ソリトンシステムズ(ソリトン、鎌田信夫代表)は5月8日、昨年10月に発表した企業や官公庁、自治体、各種団体の「漏えいアカウント被害調査」サービスで、新たに4つの重要な巨大ファイル群を発見したと発表した。

 この4つのファイル群は、従来調査していた個別のハッキング事件の漏えいデータではなく、サイバー攻撃者がその目的に応じて必要な部分だけを再編集したものとされる。分析が完了している分だけで、総レコード数の合計は22億を超えているとした。

 巨大ファイル群には、「標的を攻撃するため」に編集されたと思われるものと「詐欺メールを送るため」に編集されたものがあるほか、ハッキングされたサイト別にメールアドレスとパスワード情報だけを編集した「販売またはファイル交換用」があったという。

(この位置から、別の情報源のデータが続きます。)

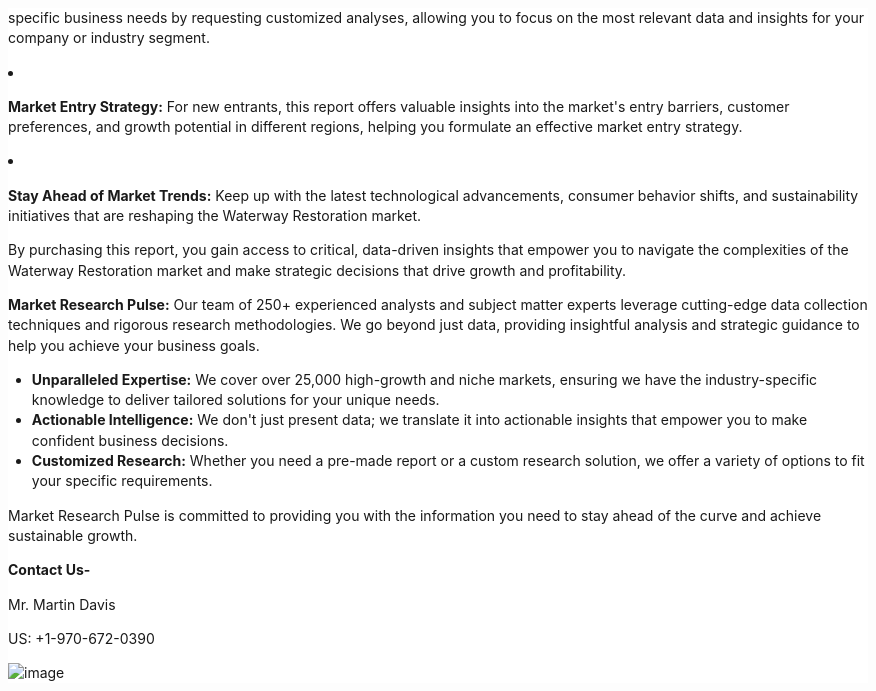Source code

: specific business needs by requesting customized analyses, allowing you to focus on the most relevant data and insights for your company or industry segment.</p></li><li><p><strong>Market Entry Strategy:</strong> For new entrants, this report offers valuable insights into the market's entry barriers, customer preferences, and growth potential in different regions, helping you formulate an effective market entry strategy.</p></li><li><p><strong>Stay Ahead of Market Trends:</strong> Keep up with the latest technological advancements, consumer behavior shifts, and sustainability initiatives that are reshaping the Waterway Restoration market.</p></li></ol><p>By purchasing this report, you gain access to critical, data-driven insights that empower you to navigate the complexities of the Waterway Restoration market and make strategic decisions that drive growth and profitability.</p><p><strong>Market Research Pulse:</strong>&nbsp;Our team of 250+ experienced analysts and subject matter experts leverage cutting-edge data collection techniques and rigorous research methodologies. We go beyond just data, providing insightful analysis and strategic guidance to help you achieve your business goals.</p><ul><li><strong>Unparalleled Expertise:</strong>&nbsp;We cover over 25,000 high-growth and niche markets, ensuring we have the industry-specific knowledge to deliver tailored solutions for your unique needs.</li><li><strong>Actionable Intelligence:</strong>&nbsp;We don't just present data; we translate it into actionable insights that empower you to make confident business decisions.</li><li><strong>Customized Research:</strong>&nbsp;Whether you need a pre-made report or a custom research solution, we offer a variety of options to fit your specific requirements.</li></ul><p>Market Research Pulse is committed to providing you with the information you need to stay ahead of the curve and achieve sustainable growth.</p><p><strong>Contact Us-</strong></p><p>Mr. Martin Davis</p><p>US: +1-970-672-0390</p>
![image](https://github.com/user-attachments/assets/73cc8cc5-6198-4603-82b9-a553aac32445)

 同社は、世界中のサイバー犯罪に関して「オープン・ソース・インテリジェンス 」(OSINT)手法を使った被害分析の本格的な体制を整備。外部の専門会社との協力で調査対象を拡大している。調査サービスを開始した昨年10月時点では、約50のハッキング事件を対象に、延べ25億の漏えいアカウント情報から日本企業や団体の被害状況を調査していたが、今年4月末現在では約150のハッキング事件、約50億の漏えいアカウント情報を分析することが可能となっている。